Topology between Relays and Blockproducers in a High Availability Scenario

I would like to test a high availability scenario. I’m not sure if that’s the correct plan, but I thought I should give it a try:

Let’s imagine a scenario with one active and one hot-standby backup block producer node. (Blockproducer A and Backup-Blockproducer B).

Let’s imagine my relays control automatically the correct blockproducer IP address they connect to: either Blockproducer A or Backup-Blockproducer B.
If Blockproducer A goes down, then automatically all Relays connect to Backup-Blockproducer B. I haven’t tested yet but theoretically this automatic switch-over should work using Virtual IP addresses and some testing logic.

My question:
All relays would have outgoing connections to only Blocknode A or Backup-Blockproducer B. They will never have simultaenous outgoing connections to both blockproducers.

BUT: Is it okay when Backup-Blockproducer B has outgoing connections to all relays continously regardless of the status of Blockproducer A? In case this is okay, this would reduce the complexity of this setup since I only need to control the IPs the relays connect to.

My question focuses on the difference between outgoing and incoming connections. I could rephrase my question like this: Is it harmful to Cardano’s ecosystem when I have a duplicate of my Blockproducer running live in internet which has outgoing connections to relays - but no relay has outgoing connection to this duplicated blockproducer node?

Thanks so much for your time!

Cheers,
Chris

3 Likes

good question. I had the experience that if the block producer node - B - does not have any incoming connections then the created block was not validated. (I planned to ask this in a separate topic what could be the reason for that behavior)

maybe because the created block is not sent to the relay if the connection initiated by the producer…
but if it is not true and it is sent to the relays on the connection which was initiated by the producer that could cause issues - since the other block producer node - A - also created the block.

in general having 2 active/synced block producer node is not a good idea - I would try this setup first on the testnet…

1 Like

Thanks for your answer and your feedback!

The benefit is, when the backup-blockproducer B has permanent outgoing connections (but no incoming connections), it would be synced to the blockchain 100%, so that in case of a failover event it could quickly react and continue the work of forging blocks. However, it needs to be assured that a blockproducer which has only outgoing connections (and no incoming connections) can not harm ecosystem of cardano. That’s the big question here?
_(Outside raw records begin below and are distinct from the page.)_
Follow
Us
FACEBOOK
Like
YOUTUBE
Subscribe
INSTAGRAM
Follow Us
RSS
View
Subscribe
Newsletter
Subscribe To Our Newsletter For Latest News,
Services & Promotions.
I know there are lots of other solutions out there like vmware High Availability. But in case HA can be easily achieved by using tools like HAProxy, then it would be good for the community to share this knowledge or build a guide so that everybody who likes can build a easy HA-setup without having to invest lots of money!

Cheers,
Chris

2 Likes

I’m also interested in an HA solution. I’m trying to experiment with a back up block producer. I think it would work where the producer and backup producer are connected and the relays can use the heartbeat to switch over topology files to connect to the backup producer. I do think the issue would be with the backup producer being able to sync.

Can anyone confirm that the back up producer would sync if it has the relays in it’s topology and if the relays DON’t have the producer in their topolgies?
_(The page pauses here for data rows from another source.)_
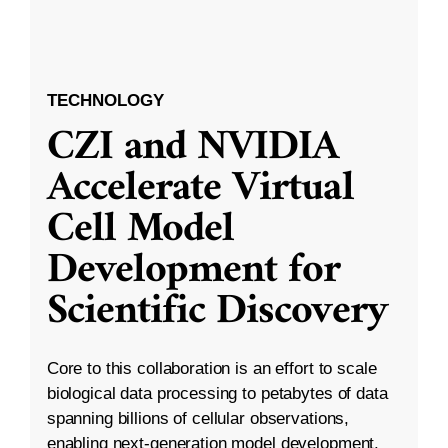
TECHNOLOGY
CZI and NVIDIA
Accelerate Virtual
Cell Model
Development for
Scientific Discovery
Core to this collaboration is an effort to scale
biological data processing to petabytes of data
spanning billions of cellular observations,
enabling next-generation model development.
That could be one option. I saw another option on reddit where a relay was used to switch over to producer mode so it’s already synced. I do have issues with this method though. It probably has keys on it to produce blocks because it’s a back up producer. In relay mode, that would expose a producer to the network. I guess unless that relay was hiding behind another relay and isn’t used to communicate to other producers. Another problem that seems to pop up is KES rotation.
I found a few links that also discuss this in other places. I put the links below.
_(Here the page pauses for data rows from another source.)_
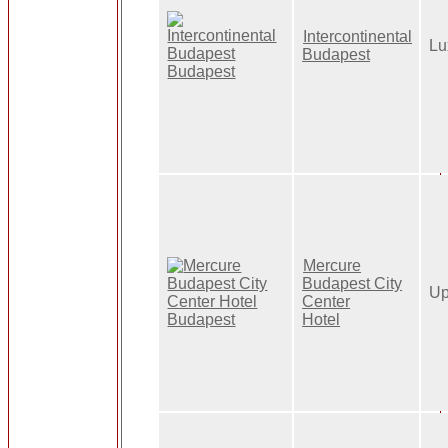
Intercontinental
Lu
Budapest
Mercure
Budapest City
Up
Center
Hotel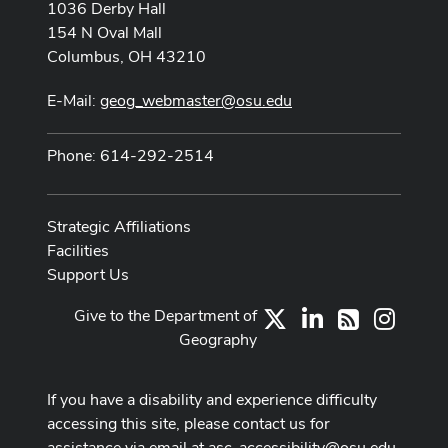
1036 Derby Hall
154 N Oval Mall
Columbus, OH 43210
E-Mail:
geog_webmaster@osu.edu
Phone: 614-292-2514
Strategic Affiliations
Facilities
Support Us
Give to the Department of
X
LinkedIn
Instag
RSS
Geography
If you have a disability and experience difficulty
accessing this site, please contact us for
assistance via email at
asc-accessibility@osu.edu
.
If there is more block producer nodes both of them will create the block - the question is whether the block from the backup node will be populated towards the relays if no incoming relay node connection. Basically a connection should not be differentiated about how initiated the connection.

Exactly that’s the question! Looks like we need to learn this by testing - or is there anybody who knows a bit more than we do? :wink: And I also absolutely agree on your last sentence… Basically, there should be no difference who initiated the connection.

What if you set it up so that they wasn’t an outgoing connection for your fallback node? I think this could be accomplished with two floating IPs, where the backup one is reserved but not pointed at the relay node:

If I have this right (I might not), then both Block Producer A (BP_A) and BP_B should be able to download and keep a fully up-to-date blockchain. BP_A will communicate out normally through Floating IP A (FIP_A), while no matter what, BP_B cannot reach the relay since it’s a dead end.

In the event of a failure of BP_A, BP_B could call an API that unassigns FIP_A and reassigns FIP_B to R. This would let you keep all of the topology files static while letting the topology itself change.